● **EXERCISE GOAL**
Pick out every line in the data below that contains the string "land" and copy each one. Matching is case-sensitive.

● **LISTED RECORDS**
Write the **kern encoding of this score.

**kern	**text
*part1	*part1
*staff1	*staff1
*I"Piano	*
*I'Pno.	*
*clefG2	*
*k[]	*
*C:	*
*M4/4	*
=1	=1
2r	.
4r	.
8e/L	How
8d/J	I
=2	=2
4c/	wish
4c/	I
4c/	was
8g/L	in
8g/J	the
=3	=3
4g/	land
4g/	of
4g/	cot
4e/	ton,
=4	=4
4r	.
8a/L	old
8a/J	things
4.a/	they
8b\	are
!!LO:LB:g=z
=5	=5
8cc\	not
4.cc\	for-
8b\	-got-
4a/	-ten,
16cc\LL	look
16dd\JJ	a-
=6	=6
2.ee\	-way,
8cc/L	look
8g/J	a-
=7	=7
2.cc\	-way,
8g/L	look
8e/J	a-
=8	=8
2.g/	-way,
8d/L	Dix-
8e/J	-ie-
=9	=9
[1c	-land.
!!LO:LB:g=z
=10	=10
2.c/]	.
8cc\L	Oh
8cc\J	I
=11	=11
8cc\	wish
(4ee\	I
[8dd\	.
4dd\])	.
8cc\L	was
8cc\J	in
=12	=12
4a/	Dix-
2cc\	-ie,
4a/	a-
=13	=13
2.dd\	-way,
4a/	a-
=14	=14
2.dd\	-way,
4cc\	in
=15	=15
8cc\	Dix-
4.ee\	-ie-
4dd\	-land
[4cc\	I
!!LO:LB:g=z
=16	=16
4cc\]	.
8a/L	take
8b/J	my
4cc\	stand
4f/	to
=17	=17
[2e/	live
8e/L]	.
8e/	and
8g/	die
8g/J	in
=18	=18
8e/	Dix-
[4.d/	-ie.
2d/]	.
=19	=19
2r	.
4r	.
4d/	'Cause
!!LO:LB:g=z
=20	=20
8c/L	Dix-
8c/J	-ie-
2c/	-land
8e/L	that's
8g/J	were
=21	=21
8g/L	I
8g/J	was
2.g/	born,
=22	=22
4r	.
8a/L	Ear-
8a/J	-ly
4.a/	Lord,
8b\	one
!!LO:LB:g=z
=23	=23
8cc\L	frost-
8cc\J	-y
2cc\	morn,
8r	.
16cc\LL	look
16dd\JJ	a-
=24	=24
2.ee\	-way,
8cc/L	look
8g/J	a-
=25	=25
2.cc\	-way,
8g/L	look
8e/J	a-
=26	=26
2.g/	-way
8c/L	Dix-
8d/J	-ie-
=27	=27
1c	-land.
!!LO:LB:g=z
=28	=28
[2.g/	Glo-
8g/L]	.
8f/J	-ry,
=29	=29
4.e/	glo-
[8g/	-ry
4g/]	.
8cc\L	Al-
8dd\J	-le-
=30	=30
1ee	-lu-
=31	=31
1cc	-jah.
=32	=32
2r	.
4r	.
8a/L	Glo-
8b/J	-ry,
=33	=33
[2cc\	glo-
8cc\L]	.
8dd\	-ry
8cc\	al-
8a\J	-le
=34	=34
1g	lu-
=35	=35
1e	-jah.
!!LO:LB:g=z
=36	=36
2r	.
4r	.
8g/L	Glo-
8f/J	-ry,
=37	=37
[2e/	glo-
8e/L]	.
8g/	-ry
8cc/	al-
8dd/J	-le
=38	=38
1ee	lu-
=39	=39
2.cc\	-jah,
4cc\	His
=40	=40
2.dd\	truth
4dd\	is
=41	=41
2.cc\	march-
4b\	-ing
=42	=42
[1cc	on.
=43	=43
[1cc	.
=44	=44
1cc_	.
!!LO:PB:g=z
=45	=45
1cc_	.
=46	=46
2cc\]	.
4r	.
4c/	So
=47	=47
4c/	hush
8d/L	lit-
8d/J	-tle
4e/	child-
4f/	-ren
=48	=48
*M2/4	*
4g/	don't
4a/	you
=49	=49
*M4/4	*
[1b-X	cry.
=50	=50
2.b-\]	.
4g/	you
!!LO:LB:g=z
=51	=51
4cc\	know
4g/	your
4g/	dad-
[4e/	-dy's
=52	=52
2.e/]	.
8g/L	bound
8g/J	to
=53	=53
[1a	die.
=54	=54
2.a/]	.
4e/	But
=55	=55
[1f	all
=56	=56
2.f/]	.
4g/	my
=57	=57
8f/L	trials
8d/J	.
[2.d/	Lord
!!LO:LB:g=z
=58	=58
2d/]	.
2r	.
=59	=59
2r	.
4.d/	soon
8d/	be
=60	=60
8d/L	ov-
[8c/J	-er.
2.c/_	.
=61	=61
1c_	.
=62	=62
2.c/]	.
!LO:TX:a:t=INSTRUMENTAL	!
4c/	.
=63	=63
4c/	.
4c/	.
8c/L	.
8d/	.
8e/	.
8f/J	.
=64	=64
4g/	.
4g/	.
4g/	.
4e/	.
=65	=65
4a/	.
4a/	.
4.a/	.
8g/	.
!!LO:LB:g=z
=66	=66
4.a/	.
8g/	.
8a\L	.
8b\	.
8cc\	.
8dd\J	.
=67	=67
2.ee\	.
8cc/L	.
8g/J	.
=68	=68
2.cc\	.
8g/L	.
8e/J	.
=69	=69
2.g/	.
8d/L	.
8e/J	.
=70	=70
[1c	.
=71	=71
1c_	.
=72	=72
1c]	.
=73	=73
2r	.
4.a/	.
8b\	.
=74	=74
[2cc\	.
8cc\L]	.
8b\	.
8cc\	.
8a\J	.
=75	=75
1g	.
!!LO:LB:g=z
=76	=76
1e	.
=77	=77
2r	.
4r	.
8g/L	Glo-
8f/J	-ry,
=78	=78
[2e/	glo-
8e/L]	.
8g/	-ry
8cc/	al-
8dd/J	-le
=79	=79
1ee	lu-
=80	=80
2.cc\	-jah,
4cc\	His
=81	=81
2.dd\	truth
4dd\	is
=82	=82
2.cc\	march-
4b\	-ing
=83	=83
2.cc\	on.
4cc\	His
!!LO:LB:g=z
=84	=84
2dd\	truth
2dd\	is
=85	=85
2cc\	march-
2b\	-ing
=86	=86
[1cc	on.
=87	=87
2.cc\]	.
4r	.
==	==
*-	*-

● **SOLVED PROBLEM**
4g/	land
[1c	-land.
4dd\	-land
2c/	-land
1c	-land.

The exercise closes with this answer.